[Saved data entries]
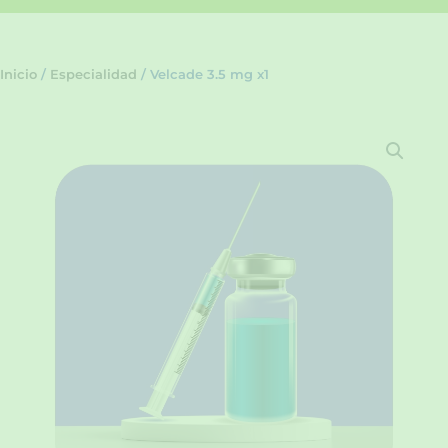
Inicio
/
Especialidad
/ Velcade 3.5 mg x1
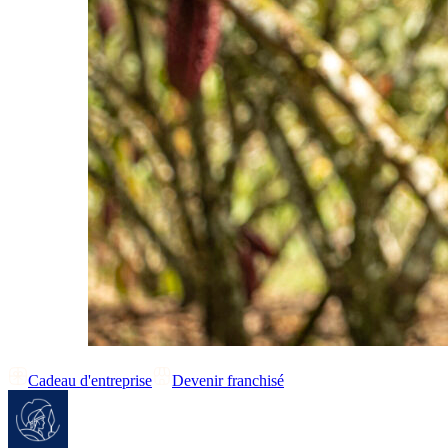
Cadeau d'entreprise
Devenir franchisé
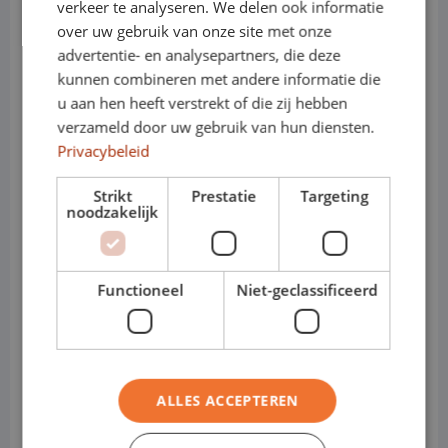
verkeer te analyseren. We delen ook informatie
• Transmissie: handgeschakeld of
over uw gebruik van onze site met onze
advertentie- en analysepartners, die deze
automaat
kunnen combineren met andere informatie die
u aan hen heeft verstrekt of die zij hebben
• Varianten: Hatchback / Estate
verzameld door uw gebruik van hun diensten.
(Sportstourer)
Privacybeleid
• Cabines: Personenauto
Strikt
Prestatie
Targeting
noodzakelijk
Waarom de SEAT Leon ideaal
is voor shortlease
Functioneel
Niet-geclassificeerd
• Direct inzetbaar voor tijdelijke
projecten of uitbreiding van capaciteit
• Comfortabel en stabiel rijgedrag, ook
ALLES ACCEPTEREN
bij lange ritten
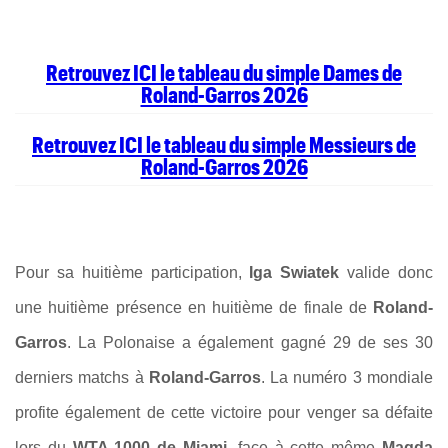
Retrouvez ICI le tableau du simple Dames de
Roland-Garros 2026
Retrouvez ICI le tableau du simple Messieurs de
Roland-Garros 2026
Pour sa huitième participation,
Iga Swiatek
valide donc
une huitième présence en huitième de finale de
Roland-
Garros
. La Polonaise a également gagné 29 de ses 30
derniers matchs à
Roland-Garros
. La numéro 3 mondiale
profite également de cette victoire pour venger sa défaite
lors du
WTA 1000 de Miami
, face à cette même
Magda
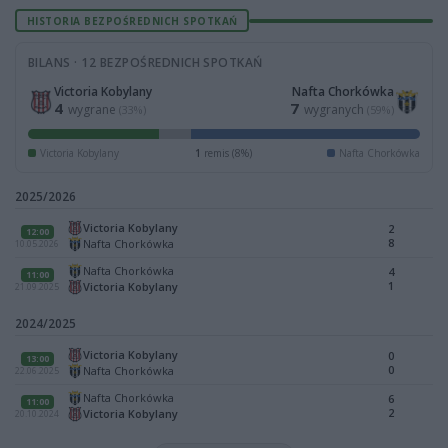
HISTORIA BEZPOŚREDNICH SPOTKAŃ
BILANS · 12 BEZPOŚREDNICH SPOTKAŃ
Victoria Kobylany
Nafta Chorkówka
4
7
wygrane
wygranych
(33%)
(59%)
Victoria Kobylany
1
remis (8%)
Nafta Chorkówka
2025/2026
Victoria Kobylany
2
12:00
8
Nafta Chorkówka
10.05.2026
Nafta Chorkówka
4
11:00
1
Victoria Kobylany
21.09.2025
2024/2025
Victoria Kobylany
0
13:00
0
Nafta Chorkówka
22.06.2025
Nafta Chorkówka
6
11:00
2
Victoria Kobylany
20.10.2024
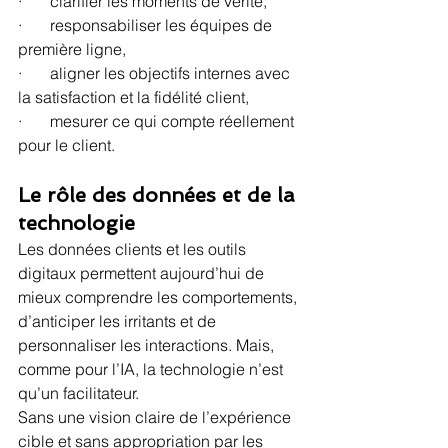
·       clarifier les moments de vérité,
·       responsabiliser les équipes de 
première ligne,
·       aligner les objectifs internes avec 
la satisfaction et la fidélité client,
·       mesurer ce qui compte réellement 
pour le client.
Le rôle des données et de la 
technologie
Les données clients et les outils 
digitaux permettent aujourd’hui de 
mieux comprendre les comportements, 
d’anticiper les irritants et de 
personnaliser les interactions. Mais, 
comme pour l’IA, la technologie n’est 
qu’un facilitateur.
Sans une vision claire de l’expérience 
cible et sans appropriation par les 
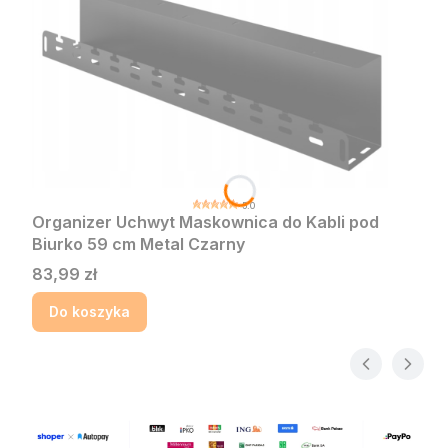
5.0
Organizer Uchwyt Maskownica do Kabli pod
Biurko 59 cm Metal Czarny
Cena
83,99 zł
Do koszyka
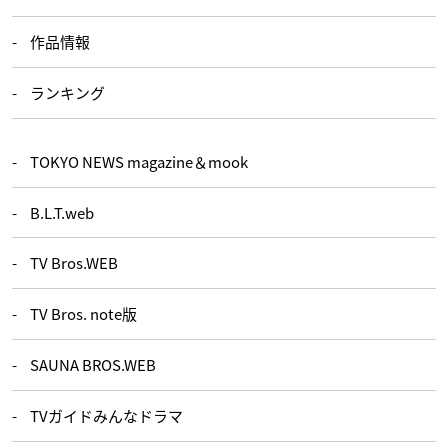
作品情報
ランキング
TOKYO NEWS magazine＆mook
B.L.T.web
TV Bros.WEB
TV Bros. note版
SAUNA BROS.WEB
TVガイドみんなドラマ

§ **Problem to work on**: Look above for the line with "inzetbaar voor tijdelijke" and the line with "numéro 3 mondiale", then restate exactly those two lines and all lines between them, with no pictures.

§ **Answer to the problem**:
• Direct inzetbaar voor tijdelijke
projecten of uitbreiding van capaciteit
• Comfortabel en stabiel rijgedrag, ook
ALLES ACCEPTEREN
bij lange ritten
Retrouvez ICI le tableau du simple Dames de
Roland-Garros 2026
Retrouvez ICI le tableau du simple Messieurs de
Roland-Garros 2026
Pour sa huitième participation,
Iga Swiatek
valide donc
une huitième présence en huitième de finale de
Roland-
Garros
. La Polonaise a également gagné 29 de ses 30
derniers matchs à
Roland-Garros
. La numéro 3 mondiale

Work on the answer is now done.